IAA, damit auch morgen andere Messen wieder kraftvoll gelesen werden können …

Oha. Zwei Menschen zusammen. Nähe Fahrbahnrand.

Protestpotential! Auf einer Parkbank. Nah an der Straße.

Moment, ich notiere mir in meiner Kladde: Parkbank am Stemmer Hof, Kilometer Nullkommazwei, Richtung Kölsch-Kneipe. Er, eins achtzig groß, blond, circa 30. Sie eins fünfundsechzig, 19 oder 20 … hm, eher 24. Halten sich an den Händen. Sie verdeckt zusätzlich einen verdächtig tubenförmigen Gegenstand in der Rechten, sehr verdächtige Tube … .

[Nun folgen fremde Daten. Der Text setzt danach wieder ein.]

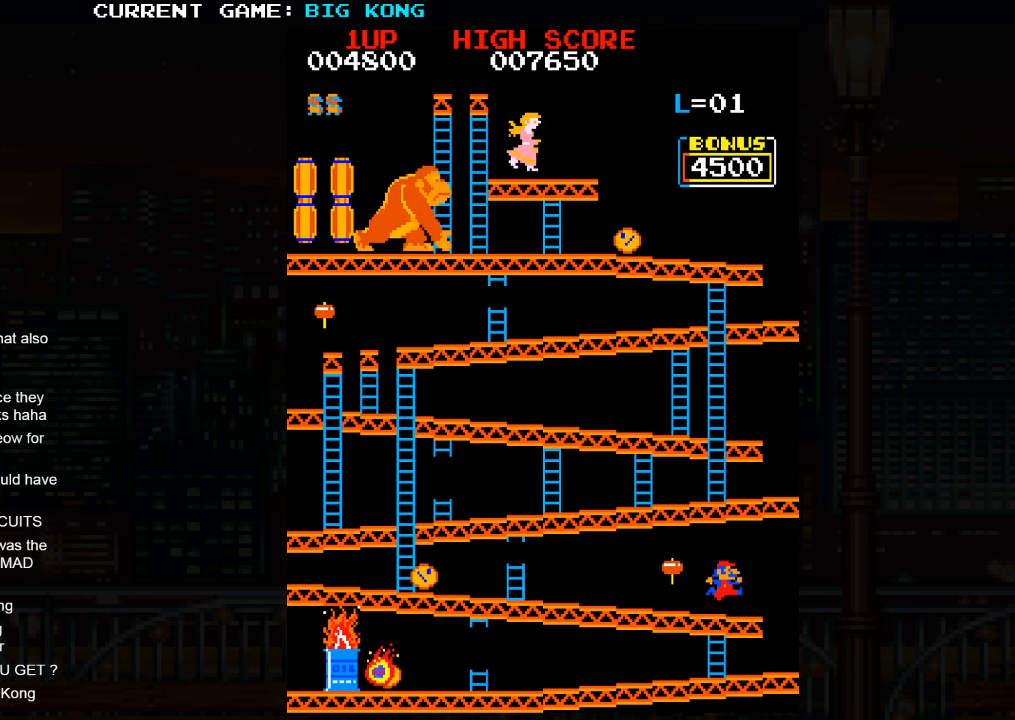
{"buttons": [], "left_stick": "center", "events": []}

Lippenstift … hm. Protestpotential negativ. Eher wohl Liebespaar. Hetero. Keine Klimakleber.

Hier in München ist was los. Dabei mögen wir es hier in München doch eher beschaulich. Da hinten, am Hotel, da hat sich schon das “USK Bayern” einquartiert. “USK”, das steht für “Unterstützungskommando” und nicht für “Universitäts- und Stadtbibliothek Köln”, wie so ein Schwurbler in jener Kölschkneipe versuchte, Fake-Nachrichten zu verbreiten.

Nebenbei, Kölschkneipe. Ha. Eine Kneipe mit nicht-Münchner Bier. Das sollte hier nicht erlaubt sein in unserer traditionsreichen Stadt. Dieses pissgelbe Gesöff in Reagenzgläsern ohne Trinkkultur. Da kommt keine Beschaulichkeit auf, weil die Kellner immer rennen müssen, um für ihre Gäste immer neues von diesem Noagerl-Bier herbei zu karren.

Also, wie gesagt, USK heißt Unterstützungskommando und sie bekämpft organisierte Kriminalität, Schwerkriminalität und Drogenkriminalität. Jetzt hier in München.

Also nicht wegen den Biertrinkern, Und auch nicht wegen dem Biertrinker Aiwanger und seinem Flugblatt, an dem sich jener genauso detailliert erinnert wie ein Bundeskanzler Olaf Scholz an seine Cum-Ex-Geschichte mit der Warburg Bank. Oder wegen dem Biertrinker Dr. Markus Söder, der sich inzwischen auch nicht mehr daran erinnert, dass er als bayrischer Umweltminister in 2011 mal mit persönlichen Konsequenzen drohte, sollte der Atomausstieg in Bayern nicht vollzogen werden. Oder wegen der Biertrinker Clan-Tochter. Die aus dem Tandler-Clan. Jene Frau, die ihrem Vater nacheifert und nun ebenfalls es wegen mutmaßlicher Steuerhinterziehung vor Gericht geschafft hat. Oder etwa wegen Akten zu Kindesmissbräuchen vom Freisinger Papst, die eventuell in München zwischen Augustiner-Mönch-Bierfässern gelagert sein könnten. Nein. Ganz und gar nicht.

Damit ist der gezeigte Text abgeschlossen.